--- Raw data ---
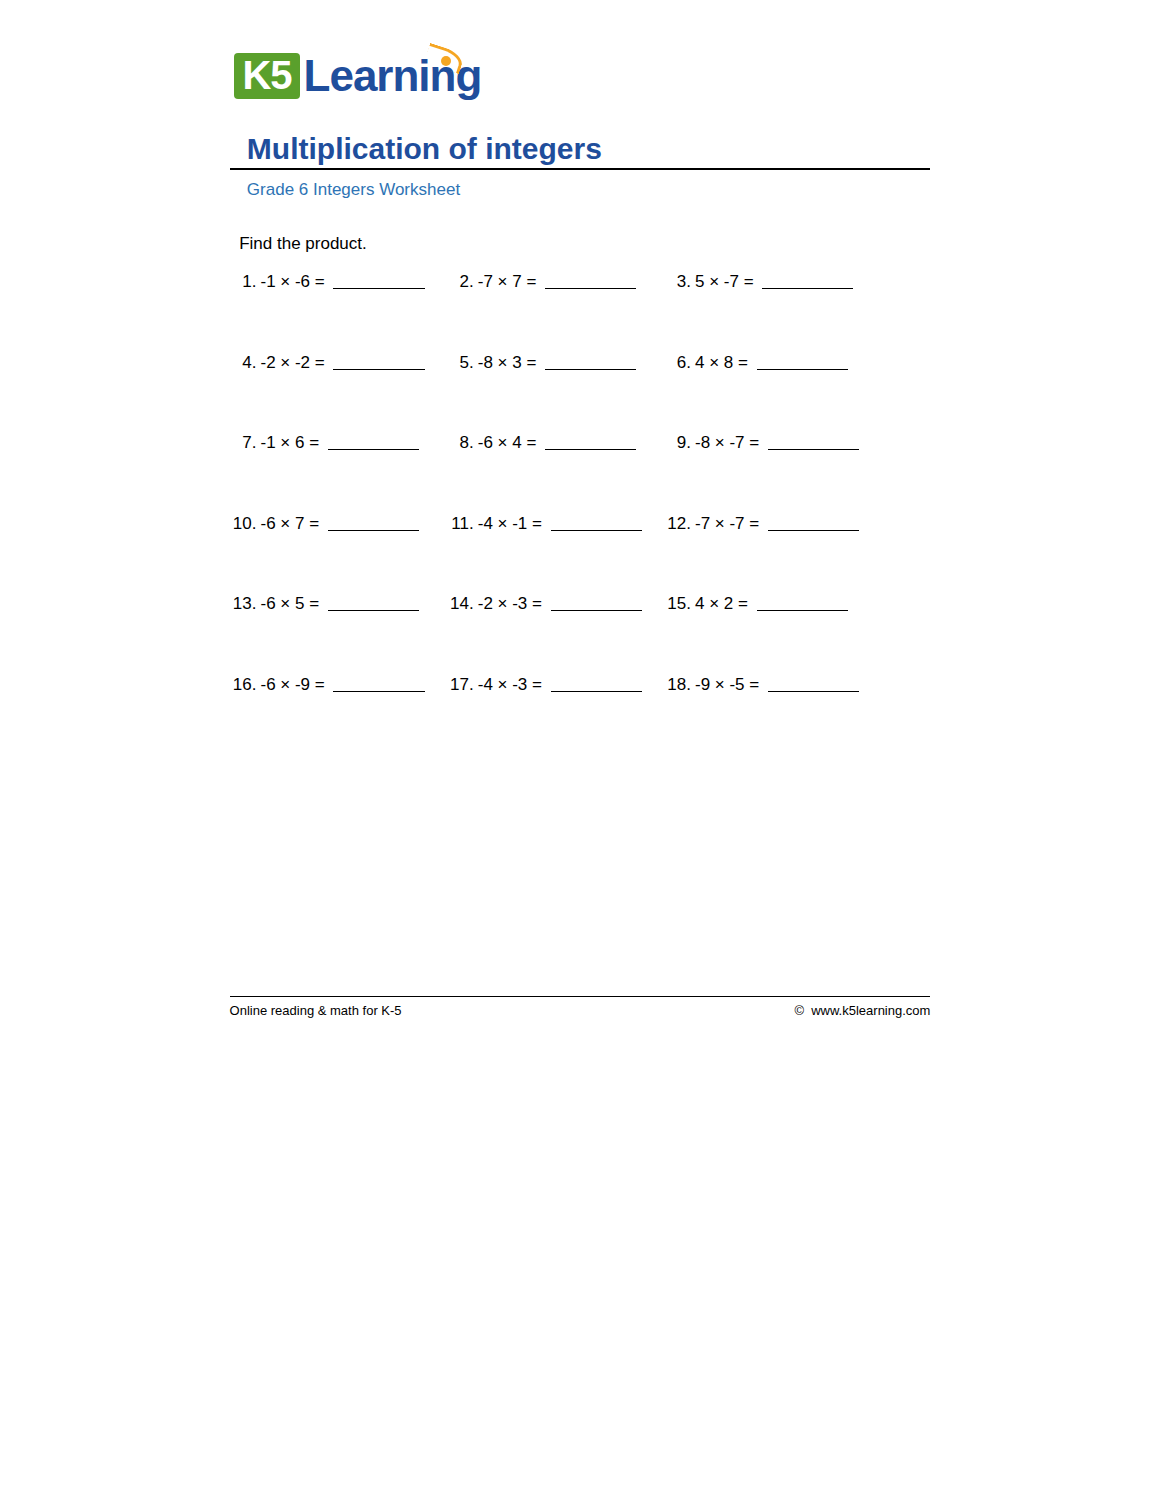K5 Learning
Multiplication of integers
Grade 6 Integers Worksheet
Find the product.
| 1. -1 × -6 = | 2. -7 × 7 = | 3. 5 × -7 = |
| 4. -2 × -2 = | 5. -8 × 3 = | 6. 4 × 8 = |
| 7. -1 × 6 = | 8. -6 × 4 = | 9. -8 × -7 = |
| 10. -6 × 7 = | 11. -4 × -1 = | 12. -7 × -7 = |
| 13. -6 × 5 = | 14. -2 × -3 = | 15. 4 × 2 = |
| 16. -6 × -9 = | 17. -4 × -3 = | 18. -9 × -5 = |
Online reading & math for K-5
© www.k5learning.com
--
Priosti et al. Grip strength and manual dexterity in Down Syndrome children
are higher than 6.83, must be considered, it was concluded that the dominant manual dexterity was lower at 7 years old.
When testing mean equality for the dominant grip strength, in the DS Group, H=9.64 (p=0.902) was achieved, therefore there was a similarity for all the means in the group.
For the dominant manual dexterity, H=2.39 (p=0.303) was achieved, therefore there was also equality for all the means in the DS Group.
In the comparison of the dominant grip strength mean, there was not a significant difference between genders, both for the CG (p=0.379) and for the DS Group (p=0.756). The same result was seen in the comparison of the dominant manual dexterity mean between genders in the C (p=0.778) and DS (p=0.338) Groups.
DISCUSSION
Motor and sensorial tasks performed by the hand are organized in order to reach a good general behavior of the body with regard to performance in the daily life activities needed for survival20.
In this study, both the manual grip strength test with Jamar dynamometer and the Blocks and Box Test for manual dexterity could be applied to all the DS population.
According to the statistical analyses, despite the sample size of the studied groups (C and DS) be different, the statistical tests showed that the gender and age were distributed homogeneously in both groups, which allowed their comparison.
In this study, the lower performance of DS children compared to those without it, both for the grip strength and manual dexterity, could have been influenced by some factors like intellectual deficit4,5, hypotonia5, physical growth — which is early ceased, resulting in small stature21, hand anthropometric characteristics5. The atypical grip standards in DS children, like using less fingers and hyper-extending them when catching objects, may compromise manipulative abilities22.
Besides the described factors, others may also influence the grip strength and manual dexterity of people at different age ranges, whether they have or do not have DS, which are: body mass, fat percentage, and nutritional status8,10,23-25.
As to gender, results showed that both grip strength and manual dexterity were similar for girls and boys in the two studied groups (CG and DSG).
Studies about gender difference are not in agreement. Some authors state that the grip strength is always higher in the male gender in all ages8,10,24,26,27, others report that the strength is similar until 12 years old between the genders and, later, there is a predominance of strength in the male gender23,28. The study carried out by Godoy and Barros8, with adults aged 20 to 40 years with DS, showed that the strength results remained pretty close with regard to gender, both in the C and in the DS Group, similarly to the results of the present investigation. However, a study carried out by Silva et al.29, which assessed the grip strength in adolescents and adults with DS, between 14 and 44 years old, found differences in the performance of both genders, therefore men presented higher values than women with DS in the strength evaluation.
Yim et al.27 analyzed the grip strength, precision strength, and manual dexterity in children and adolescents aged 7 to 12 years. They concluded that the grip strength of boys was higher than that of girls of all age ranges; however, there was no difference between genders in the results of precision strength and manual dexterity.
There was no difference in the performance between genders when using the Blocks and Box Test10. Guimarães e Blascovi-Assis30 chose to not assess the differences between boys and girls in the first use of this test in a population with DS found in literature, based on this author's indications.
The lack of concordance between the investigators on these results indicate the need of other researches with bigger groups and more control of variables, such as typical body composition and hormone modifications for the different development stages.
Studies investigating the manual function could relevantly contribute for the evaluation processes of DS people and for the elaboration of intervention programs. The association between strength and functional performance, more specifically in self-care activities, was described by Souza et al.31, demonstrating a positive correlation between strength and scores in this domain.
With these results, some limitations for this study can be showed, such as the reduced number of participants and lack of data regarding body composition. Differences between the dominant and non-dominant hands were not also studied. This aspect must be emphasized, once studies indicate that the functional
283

--- Exercise instructions ---
Output exactly one stretch of the listing: from the line containing "For the dominant manual" through the line containing "According to the", both end lines included.

--- Output for this exercise ---
For the dominant manual dexterity, H=2.39 (p=0.303) was achieved, therefore there was also equality for all the means in the DS Group.
In the comparison of the dominant grip strength mean, there was not a significant difference between genders, both for the CG (p=0.379) and for the DS Group (p=0.756). The same result was seen in the comparison of the dominant manual dexterity mean between genders in the C (p=0.778) and DS (p=0.338) Groups.
DISCUSSION
Motor and sensorial tasks performed by the hand are organized in order to reach a good general behavior of the body with regard to performance in the daily life activities needed for survival20.
In this study, both the manual grip strength test with Jamar dynamometer and the Blocks and Box Test for manual dexterity could be applied to all the DS population.
According to the statistical analyses, despite the sample size of the studied groups (C and DS) be different, the statistical tests showed that the gender and age were distributed homogeneously in both groups, which allowed their comparison.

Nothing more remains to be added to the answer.